§ **Dataset records**

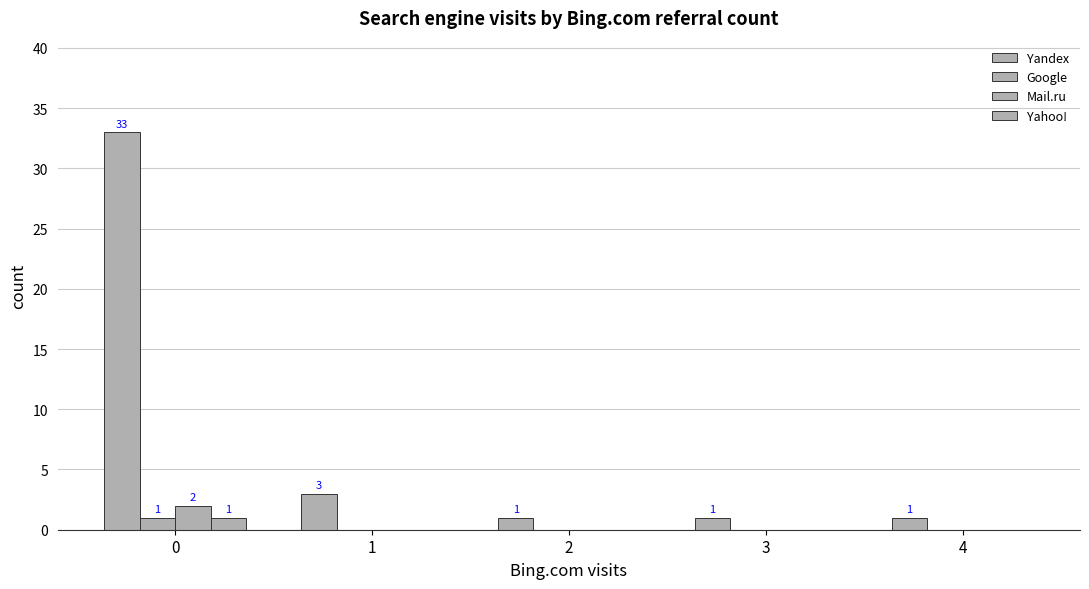

The Yahoo! series shows 0 at 3. True or false?

True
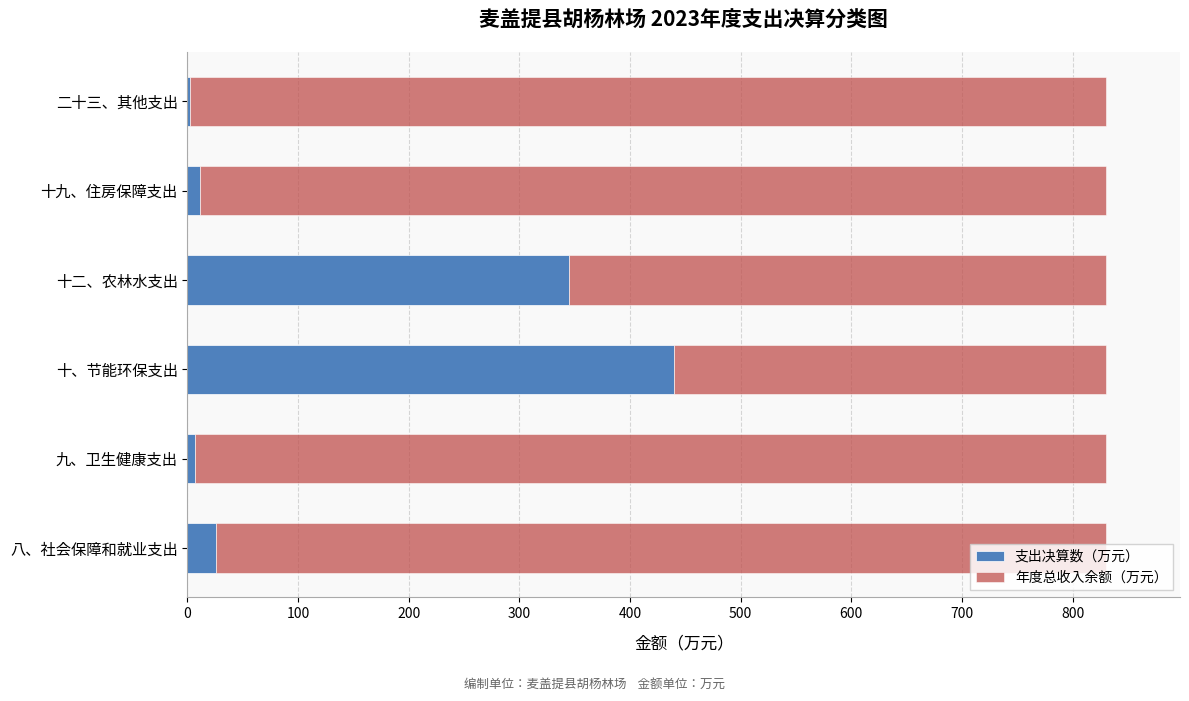

What is the sum of all 支出决算数（万元） values?

830.6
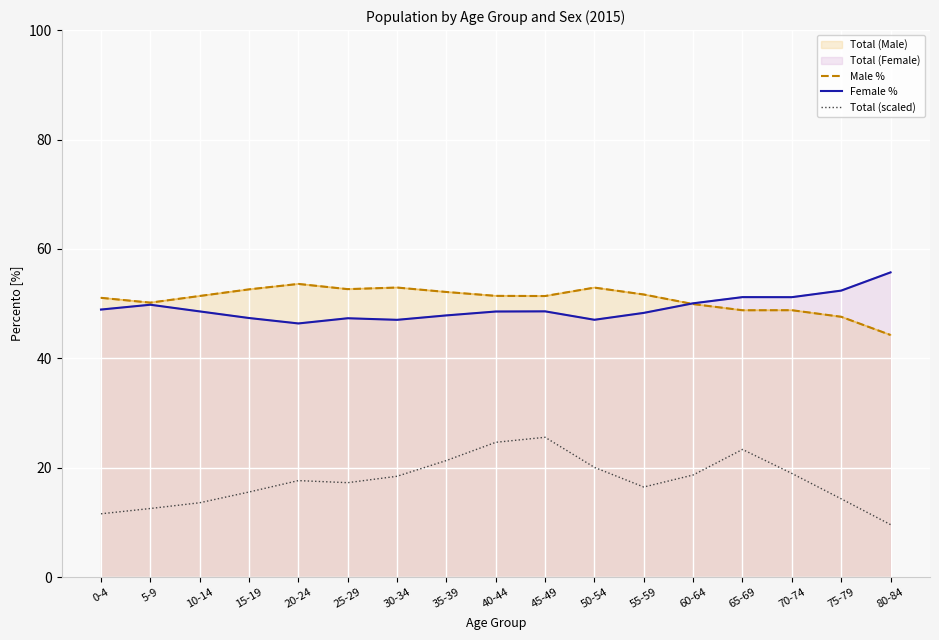

What position from the right is 40-44?

9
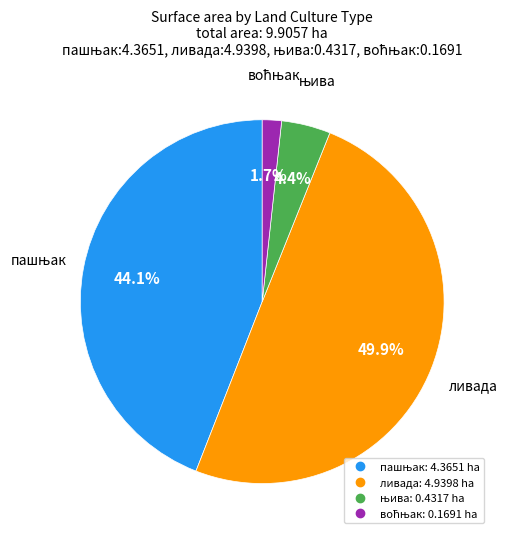

Which category has the biggest portion of the pie?

ливада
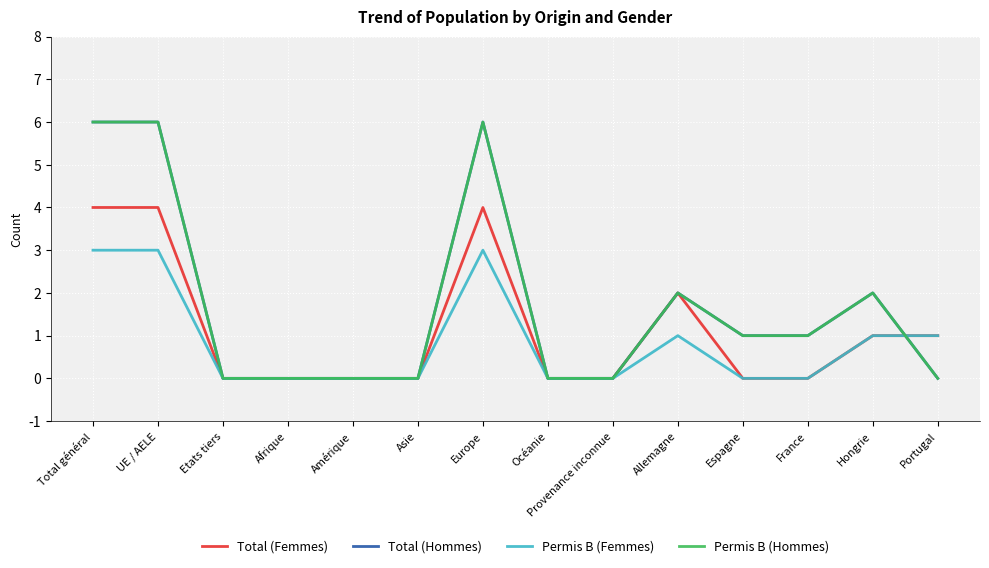

The value of Total (Femmes) at Etats tiers is 0. True or false?

True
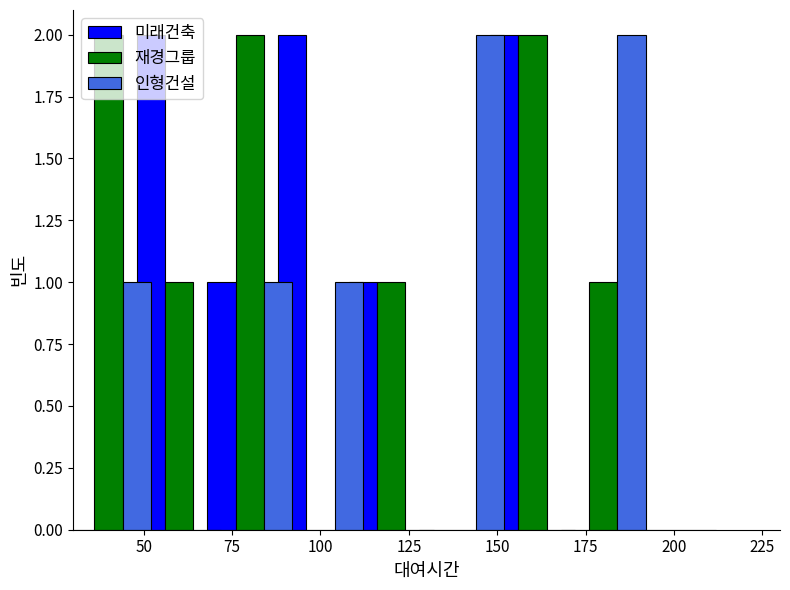

At how many categories does at least one series exceed 0?

8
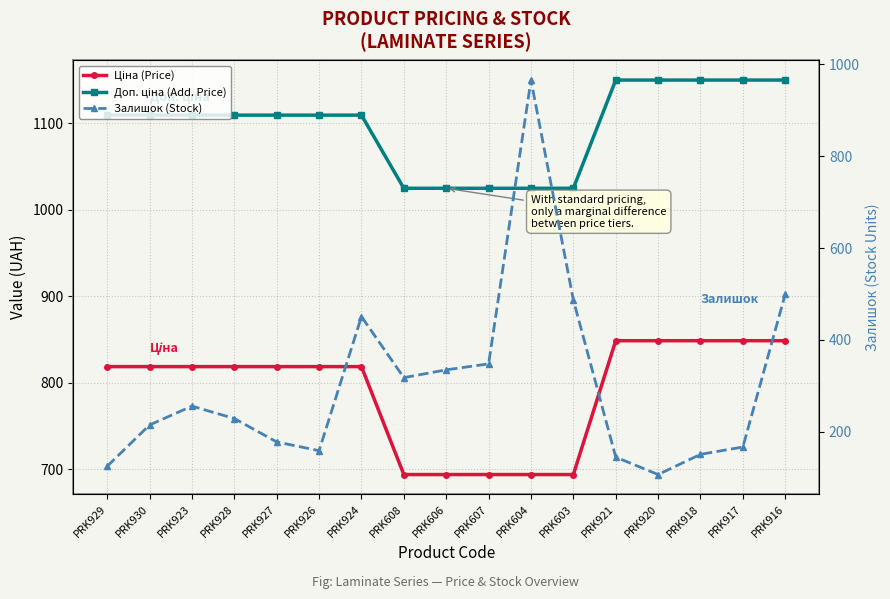

Which series has the largest range (max minus min)?

Залишок (Stock)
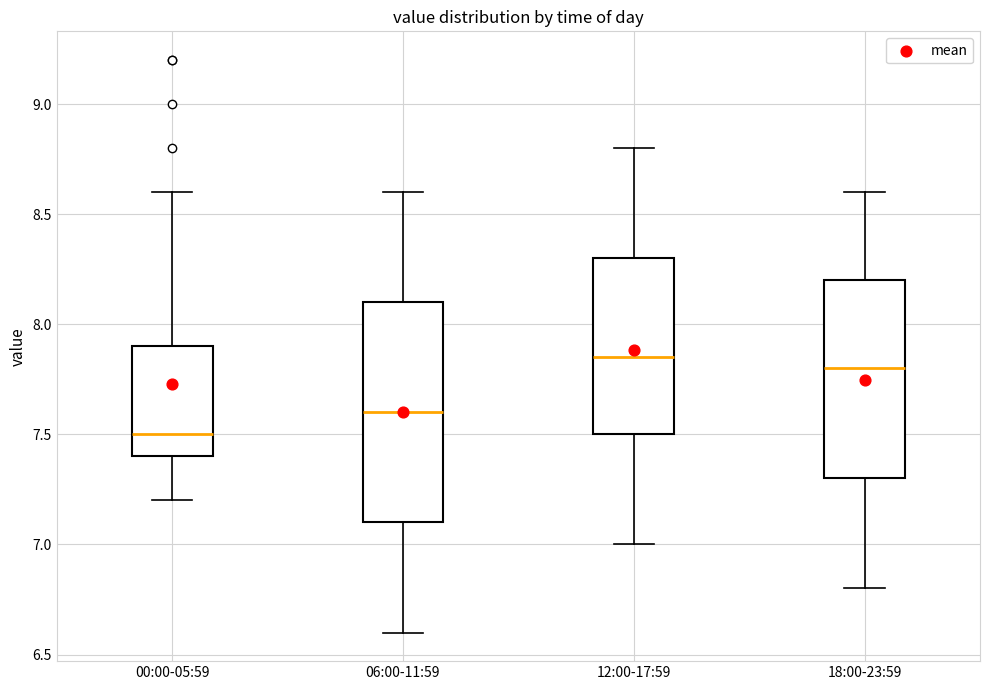

Reading left to right, transcribe this box plot: for each box, give where its median line is, the range the box spans, and where its two whiskers end, as read against the y-axis. The values are not printed on the chart, so give them approximately, as read against the axis.

00:00-05:59: median 7.50, box 7.40 to 7.90, whiskers 7.20 to 8.60
06:00-11:59: median 7.60, box 7.10 to 8.10, whiskers 6.60 to 8.60
12:00-17:59: median 7.85, box 7.50 to 8.30, whiskers 7.00 to 8.80
18:00-23:59: median 7.80, box 7.30 to 8.20, whiskers 6.80 to 8.60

§ **The task**
Show every line in the records above that contains the word "values".

§ **Answer section**
What is the sum of all 支出决算数（万元） values?
Reading left to right, transcribe this box plot: for each box, give where its median line is, the range the box spans, and where its two whiskers end, as read against the y-axis. The values are not printed on the chart, so give them approximately, as read against the axis.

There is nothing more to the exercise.